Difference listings
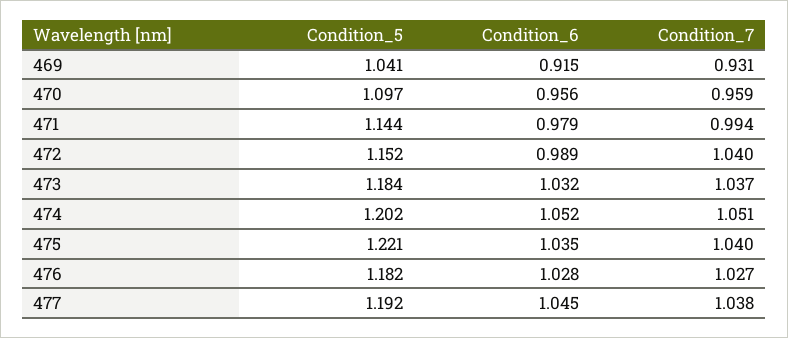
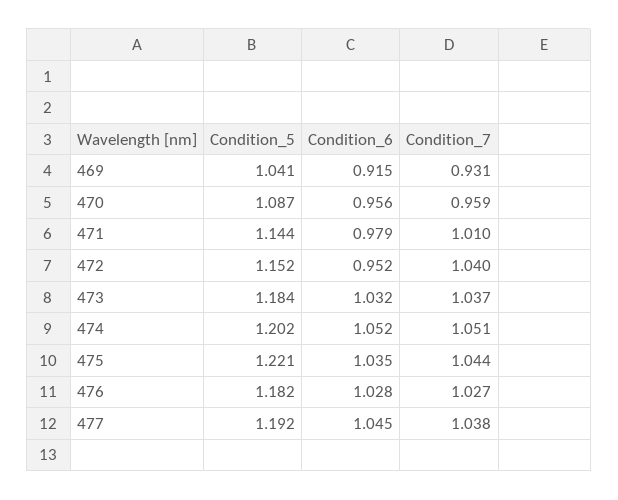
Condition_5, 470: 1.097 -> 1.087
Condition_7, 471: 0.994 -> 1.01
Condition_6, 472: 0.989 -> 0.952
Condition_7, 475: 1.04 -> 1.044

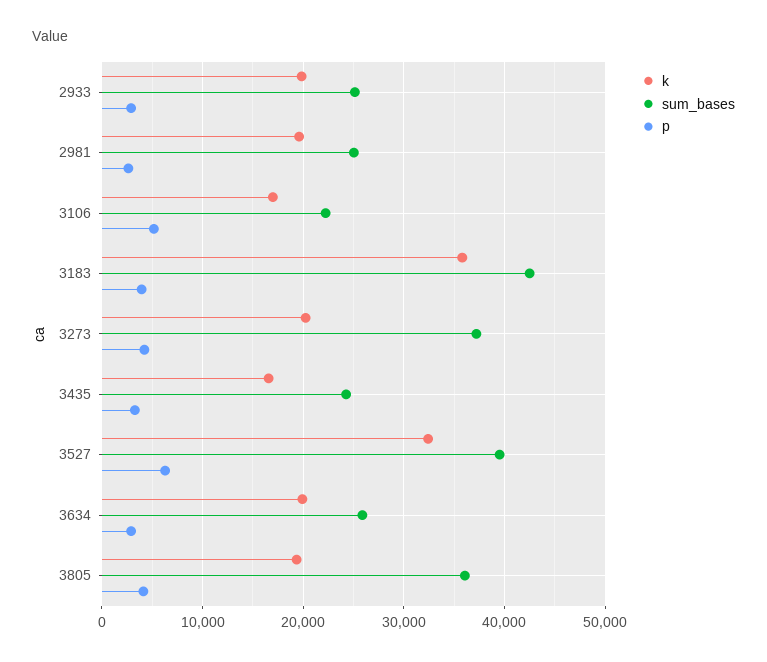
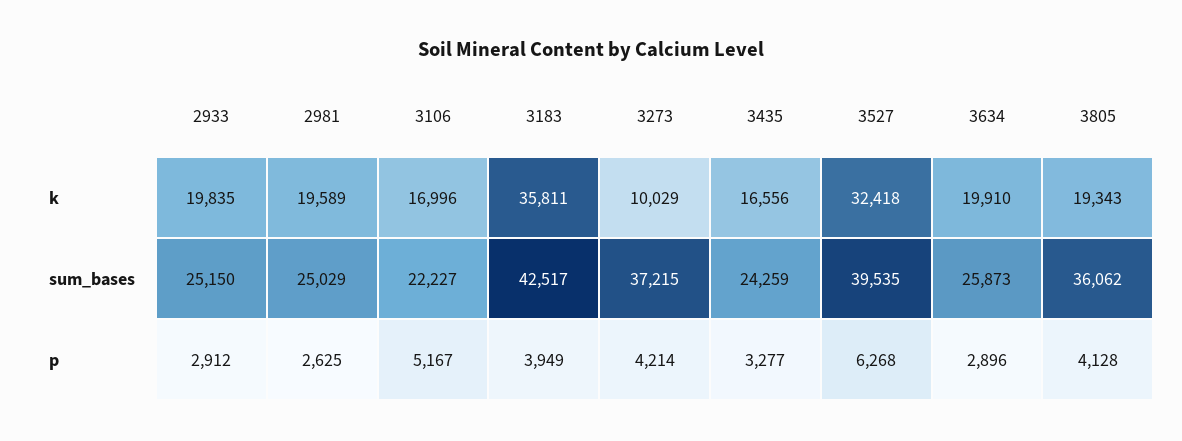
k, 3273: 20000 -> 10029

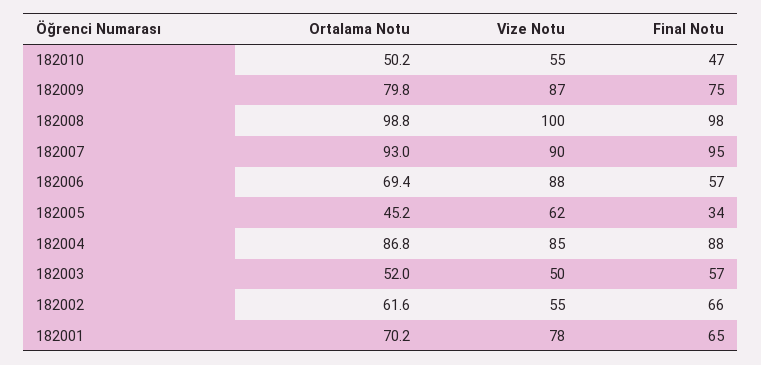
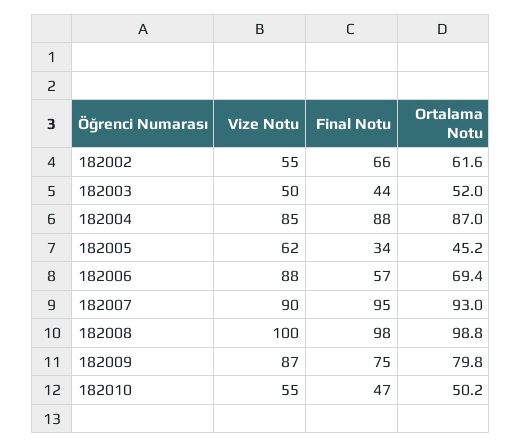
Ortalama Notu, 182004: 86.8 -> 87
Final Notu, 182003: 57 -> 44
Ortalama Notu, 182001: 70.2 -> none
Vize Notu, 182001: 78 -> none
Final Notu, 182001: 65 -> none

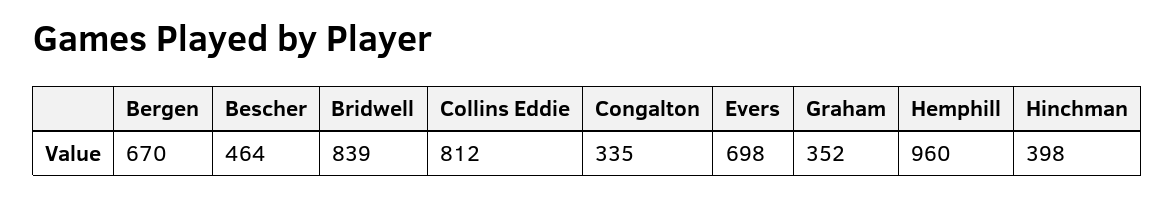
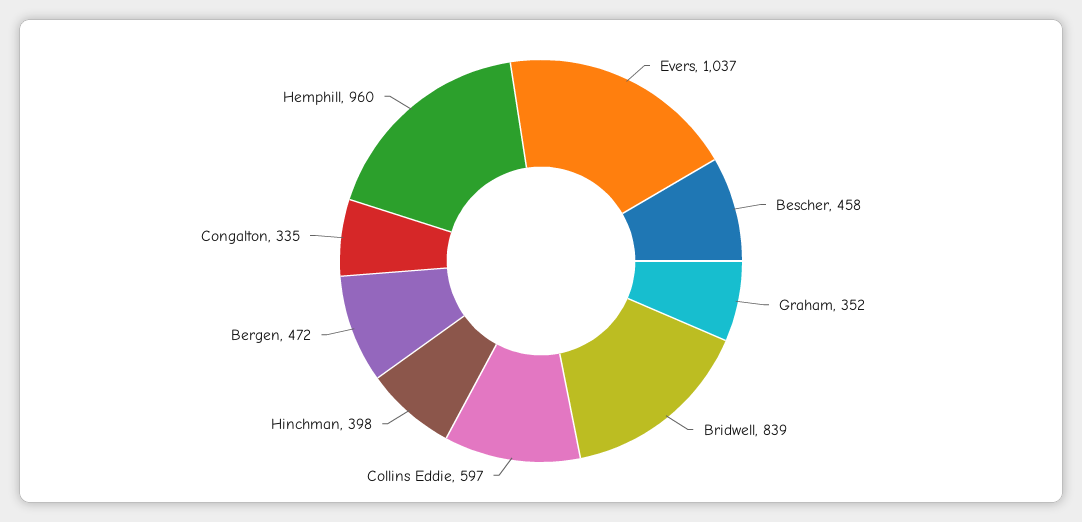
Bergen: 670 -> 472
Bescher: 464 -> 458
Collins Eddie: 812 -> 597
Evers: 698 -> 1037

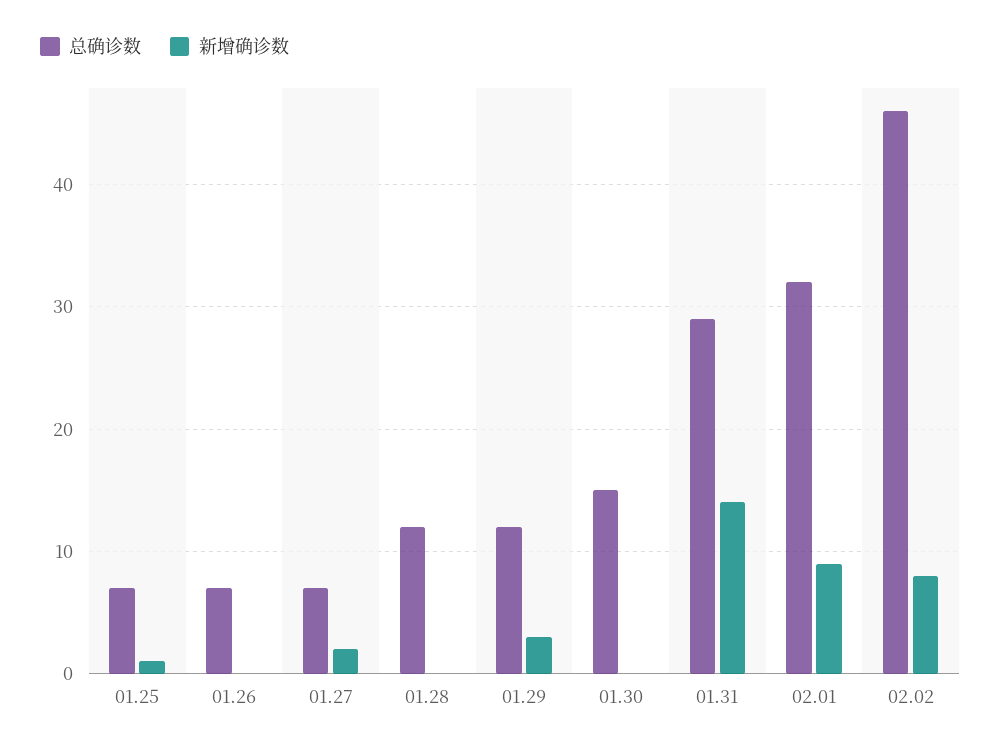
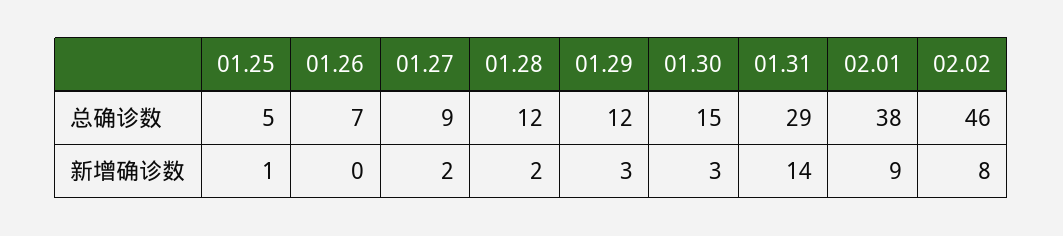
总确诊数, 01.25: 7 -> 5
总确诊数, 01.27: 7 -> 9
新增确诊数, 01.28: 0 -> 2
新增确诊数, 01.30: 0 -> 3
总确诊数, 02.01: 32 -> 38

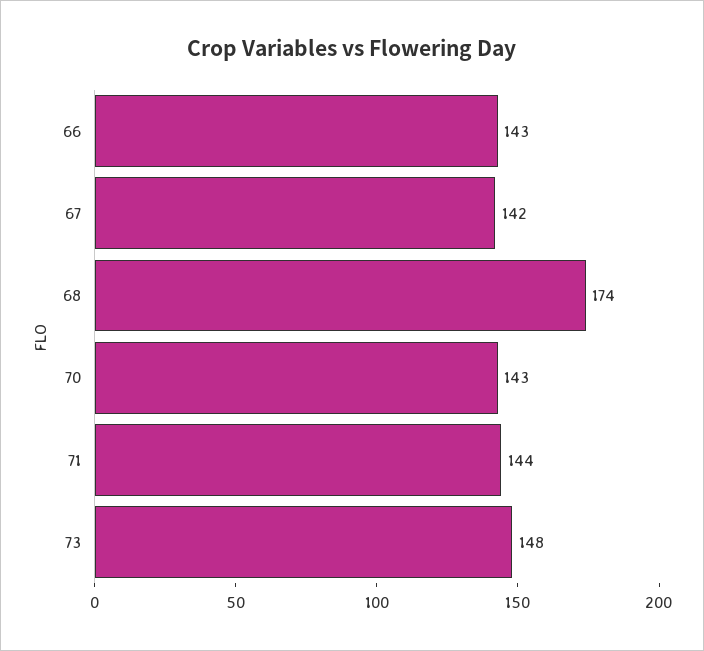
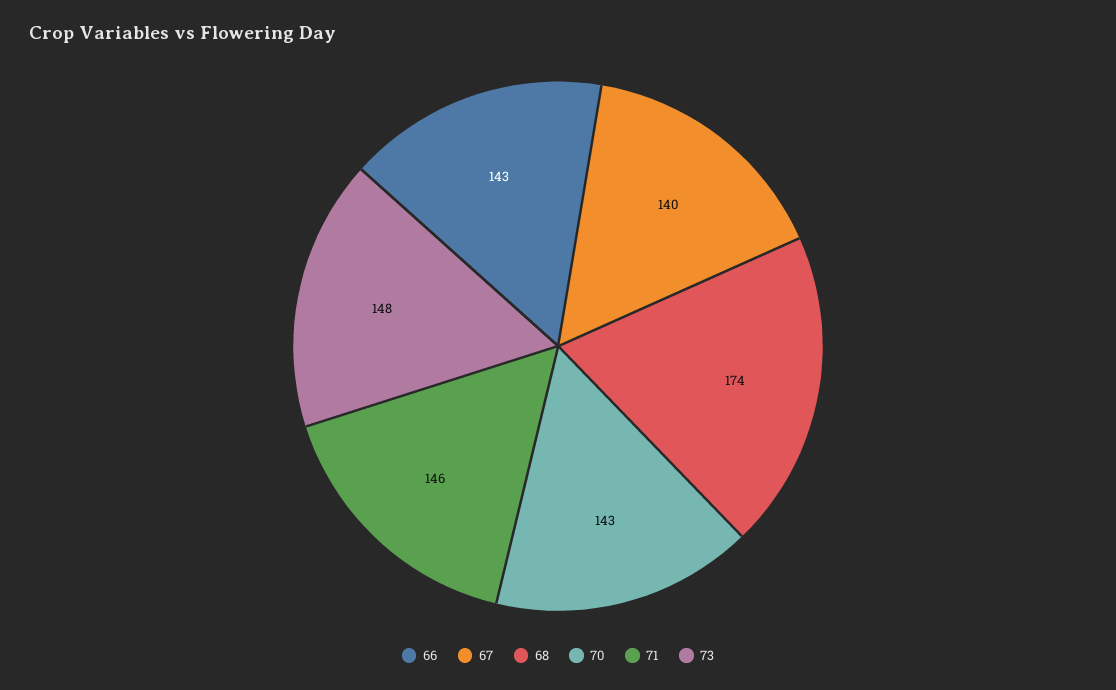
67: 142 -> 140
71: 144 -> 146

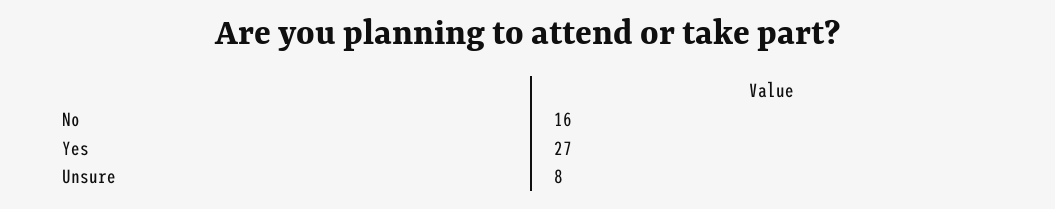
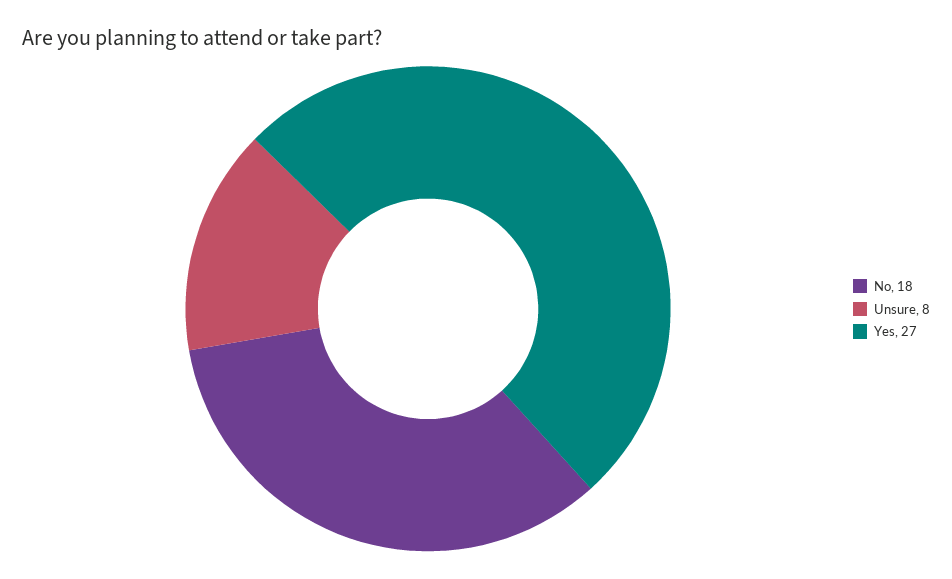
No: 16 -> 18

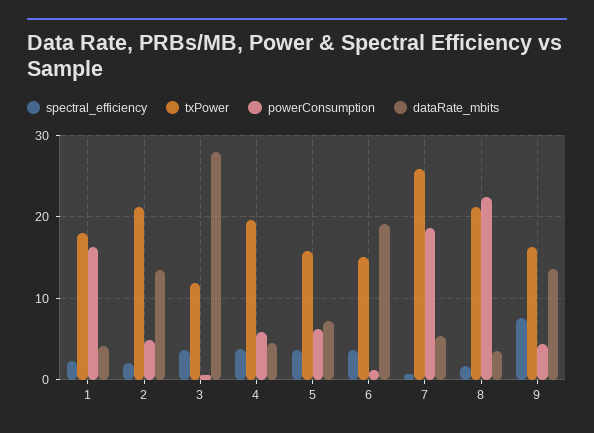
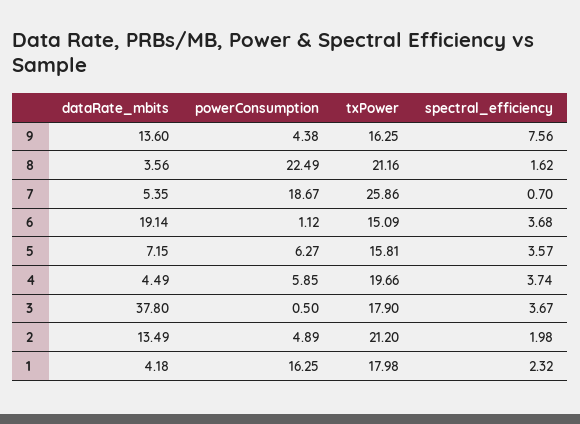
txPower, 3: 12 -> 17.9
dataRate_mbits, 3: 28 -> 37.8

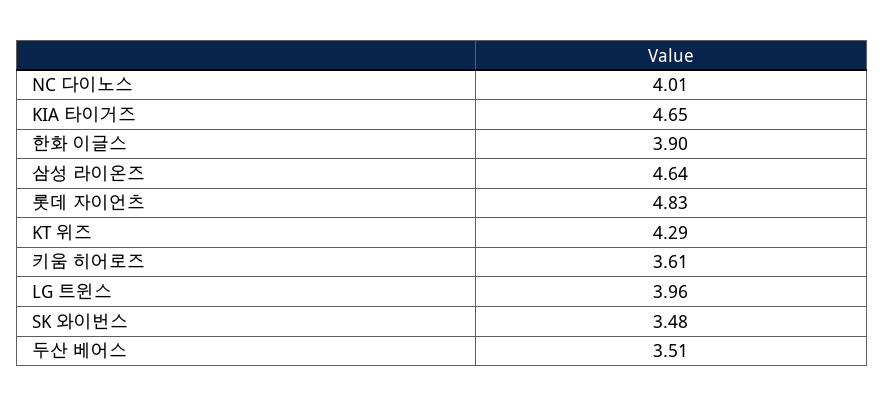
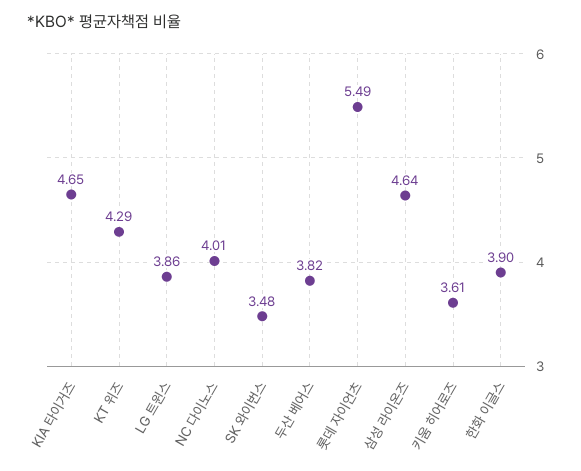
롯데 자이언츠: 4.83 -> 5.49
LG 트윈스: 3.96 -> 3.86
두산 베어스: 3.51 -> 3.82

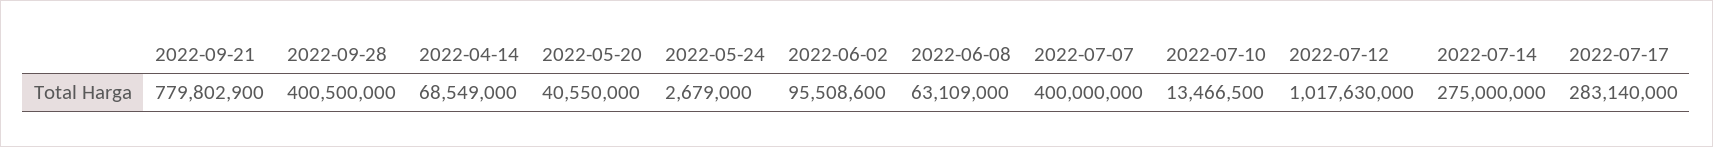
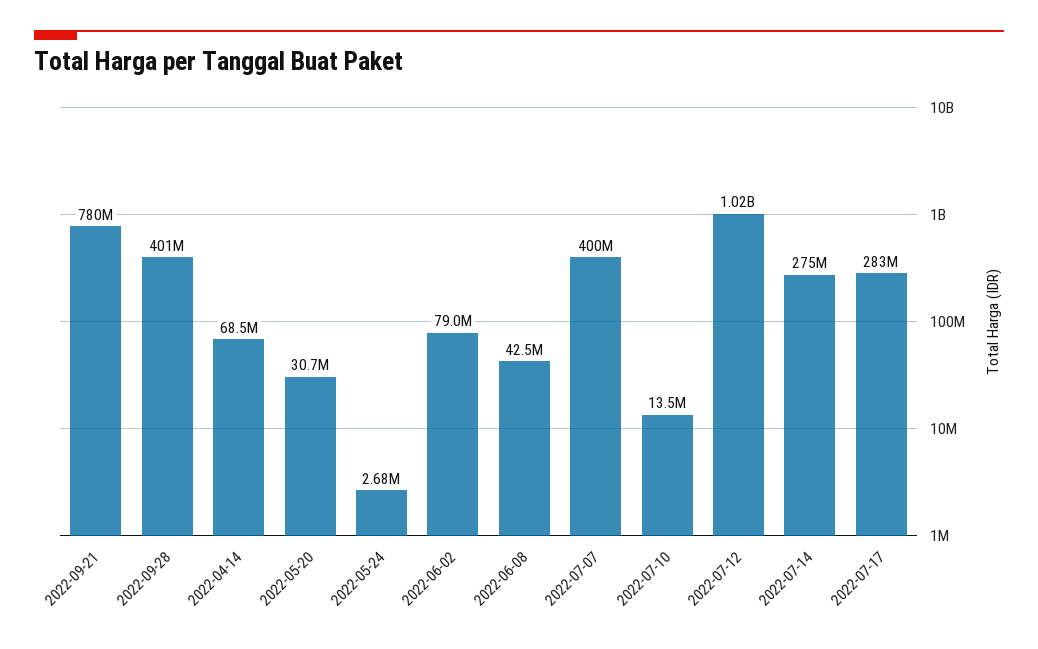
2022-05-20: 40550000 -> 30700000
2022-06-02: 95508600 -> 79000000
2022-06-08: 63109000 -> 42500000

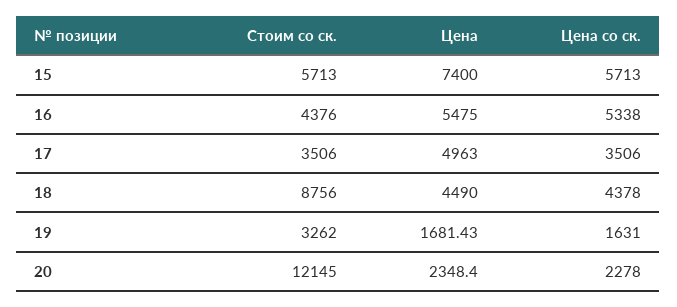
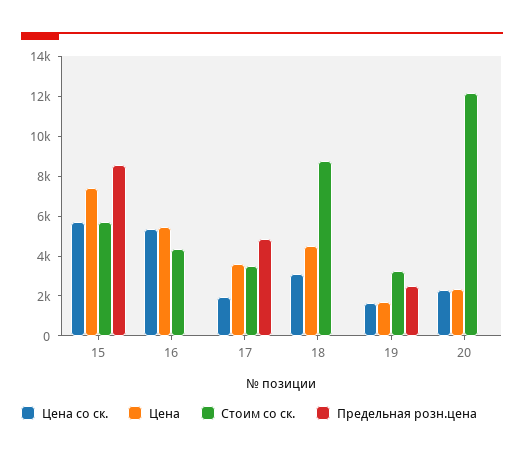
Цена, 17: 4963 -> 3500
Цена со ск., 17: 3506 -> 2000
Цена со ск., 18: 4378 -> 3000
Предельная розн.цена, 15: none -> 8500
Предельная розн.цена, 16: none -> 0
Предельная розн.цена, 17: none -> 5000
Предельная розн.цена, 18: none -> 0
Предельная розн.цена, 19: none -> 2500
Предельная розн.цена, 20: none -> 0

§ **Task details**:
Please output the line that contains "Предельная розн.цена, 17: none -> 5000" and every line after it in the entries above, exactly, and nothing more.

§ **Output of the exercise**:
Предельная розн.цена, 17: none -> 5000
Предельная розн.цена, 18: none -> 0
Предельная розн.цена, 19: none -> 2500
Предельная розн.цена, 20: none -> 0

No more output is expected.